**DATA UNDER STUDY:**
===============

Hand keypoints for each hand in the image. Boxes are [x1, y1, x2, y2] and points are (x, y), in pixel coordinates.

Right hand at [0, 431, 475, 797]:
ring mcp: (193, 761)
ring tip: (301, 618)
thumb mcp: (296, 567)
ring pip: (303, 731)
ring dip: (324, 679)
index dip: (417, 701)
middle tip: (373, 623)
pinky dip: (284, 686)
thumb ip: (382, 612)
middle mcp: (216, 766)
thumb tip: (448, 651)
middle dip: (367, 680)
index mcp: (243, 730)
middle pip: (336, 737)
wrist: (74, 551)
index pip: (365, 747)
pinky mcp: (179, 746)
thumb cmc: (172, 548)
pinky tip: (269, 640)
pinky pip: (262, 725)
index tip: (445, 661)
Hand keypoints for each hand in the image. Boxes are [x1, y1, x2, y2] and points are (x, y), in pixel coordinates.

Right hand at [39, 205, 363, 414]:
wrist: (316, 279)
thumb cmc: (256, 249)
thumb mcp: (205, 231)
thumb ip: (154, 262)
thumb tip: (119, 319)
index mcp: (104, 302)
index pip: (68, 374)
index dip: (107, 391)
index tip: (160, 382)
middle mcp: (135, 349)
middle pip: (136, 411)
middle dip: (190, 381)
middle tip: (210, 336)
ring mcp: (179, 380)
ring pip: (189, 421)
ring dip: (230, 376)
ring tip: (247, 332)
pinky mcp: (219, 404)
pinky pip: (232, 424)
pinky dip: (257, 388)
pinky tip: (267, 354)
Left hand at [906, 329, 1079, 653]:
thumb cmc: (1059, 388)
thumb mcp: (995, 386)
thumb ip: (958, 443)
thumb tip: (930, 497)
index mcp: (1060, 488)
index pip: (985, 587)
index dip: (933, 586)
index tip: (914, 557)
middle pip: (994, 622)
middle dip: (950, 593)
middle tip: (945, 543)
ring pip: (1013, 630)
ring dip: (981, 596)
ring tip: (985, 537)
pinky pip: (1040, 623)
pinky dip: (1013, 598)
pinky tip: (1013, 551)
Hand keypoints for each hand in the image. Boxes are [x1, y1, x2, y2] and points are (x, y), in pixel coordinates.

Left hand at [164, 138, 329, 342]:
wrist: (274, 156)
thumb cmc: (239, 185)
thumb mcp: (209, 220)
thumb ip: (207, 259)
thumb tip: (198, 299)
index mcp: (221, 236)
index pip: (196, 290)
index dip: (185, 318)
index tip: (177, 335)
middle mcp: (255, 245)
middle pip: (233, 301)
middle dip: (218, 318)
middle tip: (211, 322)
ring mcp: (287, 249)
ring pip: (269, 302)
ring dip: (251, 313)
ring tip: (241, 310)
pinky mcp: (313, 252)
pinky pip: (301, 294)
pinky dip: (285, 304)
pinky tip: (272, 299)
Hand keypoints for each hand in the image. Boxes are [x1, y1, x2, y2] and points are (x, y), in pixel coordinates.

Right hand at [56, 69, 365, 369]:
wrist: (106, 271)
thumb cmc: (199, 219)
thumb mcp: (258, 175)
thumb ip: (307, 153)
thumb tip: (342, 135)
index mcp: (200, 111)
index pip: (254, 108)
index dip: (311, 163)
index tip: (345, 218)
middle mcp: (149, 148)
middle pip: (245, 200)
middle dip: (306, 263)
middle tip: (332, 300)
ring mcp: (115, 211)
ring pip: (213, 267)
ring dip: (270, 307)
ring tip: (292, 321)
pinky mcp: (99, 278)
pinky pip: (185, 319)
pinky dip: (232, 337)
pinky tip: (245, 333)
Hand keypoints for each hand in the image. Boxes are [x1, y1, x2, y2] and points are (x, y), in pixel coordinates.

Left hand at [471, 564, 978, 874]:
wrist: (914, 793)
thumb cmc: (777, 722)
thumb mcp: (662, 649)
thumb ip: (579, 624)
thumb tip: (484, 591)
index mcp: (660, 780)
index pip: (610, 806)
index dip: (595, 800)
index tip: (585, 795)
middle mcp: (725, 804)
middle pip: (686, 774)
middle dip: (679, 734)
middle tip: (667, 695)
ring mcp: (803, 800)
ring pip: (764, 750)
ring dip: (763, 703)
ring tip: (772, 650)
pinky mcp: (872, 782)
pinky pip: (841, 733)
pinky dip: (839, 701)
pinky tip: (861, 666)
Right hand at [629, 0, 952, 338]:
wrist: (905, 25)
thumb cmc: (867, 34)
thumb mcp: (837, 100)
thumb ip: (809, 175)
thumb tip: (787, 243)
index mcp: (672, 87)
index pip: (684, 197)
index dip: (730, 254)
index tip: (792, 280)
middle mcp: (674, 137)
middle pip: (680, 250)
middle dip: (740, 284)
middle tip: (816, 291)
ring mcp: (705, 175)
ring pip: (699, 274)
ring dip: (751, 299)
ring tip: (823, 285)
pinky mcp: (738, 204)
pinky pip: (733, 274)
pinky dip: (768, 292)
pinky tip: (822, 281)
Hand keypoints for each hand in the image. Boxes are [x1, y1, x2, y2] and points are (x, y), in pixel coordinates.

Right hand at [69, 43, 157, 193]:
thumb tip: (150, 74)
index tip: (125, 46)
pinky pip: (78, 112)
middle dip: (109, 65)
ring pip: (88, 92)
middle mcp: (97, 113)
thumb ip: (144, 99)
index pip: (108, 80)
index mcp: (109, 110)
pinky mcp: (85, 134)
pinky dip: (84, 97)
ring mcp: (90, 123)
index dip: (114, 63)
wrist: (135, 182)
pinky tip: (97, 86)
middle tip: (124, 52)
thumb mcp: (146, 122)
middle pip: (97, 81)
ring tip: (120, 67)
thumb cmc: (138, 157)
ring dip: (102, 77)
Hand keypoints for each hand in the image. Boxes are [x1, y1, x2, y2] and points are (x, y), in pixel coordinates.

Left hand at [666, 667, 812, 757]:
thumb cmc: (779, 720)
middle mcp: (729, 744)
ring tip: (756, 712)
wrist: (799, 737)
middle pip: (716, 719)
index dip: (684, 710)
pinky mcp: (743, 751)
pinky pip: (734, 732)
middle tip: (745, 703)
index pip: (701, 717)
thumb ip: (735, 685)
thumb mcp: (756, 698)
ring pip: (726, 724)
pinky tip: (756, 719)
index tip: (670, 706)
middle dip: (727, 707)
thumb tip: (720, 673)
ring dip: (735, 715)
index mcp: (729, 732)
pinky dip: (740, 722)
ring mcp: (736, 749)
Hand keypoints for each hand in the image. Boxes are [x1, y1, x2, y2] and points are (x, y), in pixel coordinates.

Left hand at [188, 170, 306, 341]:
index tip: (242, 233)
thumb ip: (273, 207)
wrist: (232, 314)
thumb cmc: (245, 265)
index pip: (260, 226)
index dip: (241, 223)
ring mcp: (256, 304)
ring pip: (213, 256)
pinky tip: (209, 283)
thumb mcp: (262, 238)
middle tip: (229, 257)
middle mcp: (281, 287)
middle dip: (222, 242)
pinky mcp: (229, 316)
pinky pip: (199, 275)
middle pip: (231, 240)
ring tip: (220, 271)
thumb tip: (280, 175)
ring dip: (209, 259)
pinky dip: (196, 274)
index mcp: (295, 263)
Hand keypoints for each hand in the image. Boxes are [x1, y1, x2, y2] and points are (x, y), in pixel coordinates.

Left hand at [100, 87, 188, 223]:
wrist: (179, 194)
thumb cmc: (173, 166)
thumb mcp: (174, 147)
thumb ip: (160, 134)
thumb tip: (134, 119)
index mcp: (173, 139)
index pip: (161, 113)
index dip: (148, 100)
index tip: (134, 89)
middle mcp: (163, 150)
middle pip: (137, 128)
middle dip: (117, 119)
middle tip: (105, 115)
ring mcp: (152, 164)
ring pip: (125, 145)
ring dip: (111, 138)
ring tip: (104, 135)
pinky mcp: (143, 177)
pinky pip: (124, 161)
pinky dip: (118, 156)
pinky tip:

===============

**WHAT THE EXERCISE ASKS:** Whatever lines appear above, reproduce every one of them exactly.

**ANSWER SECTION:**
Hand keypoints for each hand in the image. Boxes are [x1, y1, x2, y2] and points are (x, y), in pixel coordinates.

Right hand at [0, 431, 475, 797]:
ring mcp: (193, 761)
ring tip: (301, 618)
thumb mcp: (296, 567)
ring pip: (303, 731)
ring dip: (324, 679)
index dip: (417, 701)
middle tip: (373, 623)
pinky dip: (284, 686)
thumb ip: (382, 612)
middle mcp: (216, 766)
thumb tip: (448, 651)
middle dip: (367, 680)
index mcp: (243, 730)
middle pip: (336, 737)
wrist: (74, 551)
index pip: (365, 747)
pinky mcp: (179, 746)
thumb cmc: (172, 548)
pinky tip: (269, 640)
pinky pip: (262, 725)
index tip: (445, 661)
Hand keypoints for each hand in the image. Boxes are [x1, y1, x2, y2] and points are (x, y), in pixel coordinates.

Right hand at [39, 205, 363, 414]:
wrist: (316, 279)
thumb cmc: (256, 249)
thumb mcp: (205, 231)
thumb ip: (154, 262)
thumb tip: (119, 319)
index mcp: (104, 302)
index pip: (68, 374)
index dip: (107, 391)
index tip: (160, 382)
middle mcp: (135, 349)
middle pip: (136, 411)
middle dip: (190, 381)
middle tip: (210, 336)
ring mcp: (179, 380)
ring pip: (189, 421)
ring dip: (230, 376)
ring tip: (247, 332)
pinky mcp: (219, 404)
pinky pip: (232, 424)
pinky dip: (257, 388)
pinky tip: (267, 354)
Left hand at [906, 329, 1079, 653]:
thumb cmc: (1059, 388)
thumb mcp: (995, 386)
thumb ip: (958, 443)
thumb tip: (930, 497)
index mcp: (1060, 488)
index pip: (985, 587)
index dip: (933, 586)
index tip: (914, 557)
middle pip: (994, 622)
middle dip: (950, 593)
middle tip: (945, 543)
ring pip: (1013, 630)
ring dip: (981, 596)
ring tip: (985, 537)
pinky pip: (1040, 623)
pinky dip: (1013, 598)
pinky tip: (1013, 551)
Hand keypoints for each hand in the image. Boxes are [x1, y1, x2, y2] and points are (x, y), in pixel coordinates.

Left hand at [164, 138, 329, 342]:
wrist: (274, 156)
thumb cmc: (239, 185)
thumb mcp: (209, 220)
thumb ip: (207, 259)
thumb tip: (198, 299)
index mcp: (221, 236)
index pip: (196, 290)
index dip: (185, 318)
index tip: (177, 335)
middle mcp: (255, 245)
middle pip: (233, 301)
middle dip: (218, 318)
middle tip: (211, 322)
ring mcp: (287, 249)
ring pip: (269, 302)
ring dip: (251, 313)
ring tip: (241, 310)
pinky mcp: (313, 252)
pinky pip: (301, 294)
pinky dip: (285, 304)
pinky tip: (272, 299)
Hand keypoints for each hand in the image. Boxes are [x1, y1, x2, y2] and points are (x, y), in pixel coordinates.

Right hand at [56, 69, 365, 369]:
wrist: (106, 271)
thumb cmc: (199, 219)
thumb mcp: (258, 175)
thumb ip: (307, 153)
thumb tip: (342, 135)
index mcp: (200, 111)
index pip: (254, 108)
index dip: (311, 163)
index tip: (345, 218)
middle mcp: (149, 148)
middle pip: (245, 200)
middle dip: (306, 263)
middle tip: (332, 300)
ring mcp: (115, 211)
ring pip: (213, 267)
ring dip: (270, 307)
ring tip: (292, 321)
pinky mcp: (99, 278)
pinky pip: (185, 319)
pinky dip: (232, 337)
pinky tip: (245, 333)
Hand keypoints for each hand in the image. Boxes are [x1, y1, x2, y2] and points are (x, y), in pixel coordinates.

Left hand at [471, 564, 978, 874]:
wrist: (914, 793)
thumb cmc: (777, 722)
thumb mcp: (662, 649)
thumb ip: (579, 624)
thumb tip: (484, 591)
index mcp: (660, 780)
index pip: (610, 806)
index dip: (595, 800)
index tip: (585, 795)
middle mcp: (725, 804)
middle pip: (686, 774)
middle dip: (679, 734)
middle tip: (667, 695)
ring mcp: (803, 800)
ring pip: (764, 750)
ring dip: (763, 703)
ring tip: (772, 650)
pinky mcp: (872, 782)
pinky pip: (841, 733)
pinky dip: (839, 701)
pinky tip: (861, 666)
Right hand at [629, 0, 952, 338]:
wrist: (905, 25)
thumb cmc: (867, 34)
thumb mcp: (837, 100)
thumb ip: (809, 175)
thumb tip: (787, 243)
index mcp: (672, 87)
index pip: (684, 197)
index dip: (730, 254)
index tip: (792, 280)
middle mcp: (674, 137)
middle pip: (680, 250)
middle dip: (740, 284)
middle tip: (816, 291)
ring mcp: (705, 175)
ring pip: (699, 274)
ring dip: (751, 299)
ring tip: (823, 285)
pinky mcp: (738, 204)
pinky pip: (733, 274)
pinky dip: (768, 292)
pinky tip: (822, 281)
Hand keypoints for each hand in the image. Boxes are [x1, y1, x2, y2] and points are (x, y), in pixel coordinates.

Right hand at [69, 43, 157, 193]:
thumb tip: (150, 74)
index tip: (125, 46)
pinky pip: (78, 112)
middle dip: (109, 65)
ring pip: (88, 92)
middle mcp: (97, 113)
thumb ip: (144, 99)
index pip: (108, 80)
index mcp: (109, 110)
pinky mcp: (85, 134)
pinky dip: (84, 97)
ring mcp: (90, 123)
index dip: (114, 63)
wrist: (135, 182)
pinky tip: (97, 86)
middle tip: (124, 52)
thumb mcp: (146, 122)
middle pip: (97, 81)
ring tip: (120, 67)
thumb cmc: (138, 157)
ring dip: (102, 77)
Hand keypoints for each hand in the image. Boxes are [x1, y1, x2, y2] and points are (x, y), in pixel coordinates.

Left hand at [666, 667, 812, 757]:
thumb cmc: (779, 720)
middle mcp: (729, 744)
ring tip: (756, 712)
wrist: (799, 737)
middle pip: (716, 719)
index dip: (684, 710)
pinky mcp: (743, 751)
pinky pip: (734, 732)
middle tip: (745, 703)
index pip: (701, 717)
thumb ip: (735, 685)
thumb mcp: (756, 698)
ring pip: (726, 724)
pinky tip: (756, 719)
index tip: (670, 706)
middle dip: (727, 707)
thumb tip: (720, 673)
ring dip: (735, 715)
index mcp: (729, 732)
pinky dip: (740, 722)
ring mcp: (736, 749)
Hand keypoints for each hand in the image. Boxes are [x1, y1, x2, y2] and points are (x, y), in pixel coordinates.

Left hand at [188, 170, 306, 341]:
index tip: (242, 233)
thumb ip: (273, 207)
wrist: (232, 314)
thumb cmc: (245, 265)
index pip: (260, 226)
index dip: (241, 223)
ring mcp: (256, 304)
ring pip: (213, 256)
pinky tip: (209, 283)
thumb mcp: (262, 238)
middle tip: (229, 257)
middle mcp: (281, 287)
middle dip: (222, 242)
pinky mcp: (229, 316)
pinky pip: (199, 275)
middle pip: (231, 240)
ring tip: (220, 271)
thumb tip: (280, 175)
ring dip: (209, 259)
pinky dip: (196, 274)
index mcp: (295, 263)
Hand keypoints for each hand in the image. Boxes are [x1, y1, x2, y2] and points are (x, y), in pixel coordinates.

Left hand at [100, 87, 188, 223]:
wrist: (179, 194)
thumb cmc: (173, 166)
thumb mcp: (174, 147)
thumb ip: (160, 134)
thumb tip: (134, 119)
index mcp: (173, 139)
index pip: (161, 113)
index dip: (148, 100)
index tip: (134, 89)
middle mcp: (163, 150)
middle pip: (137, 128)
middle dip: (117, 119)
middle tip: (105, 115)
ring mcp: (152, 164)
ring pip: (125, 145)
ring dip: (111, 138)
ring tip: (104, 135)
pinky mcp: (143, 177)
pinky pip: (124, 161)
pinky dip: (118, 156)
pinky tip:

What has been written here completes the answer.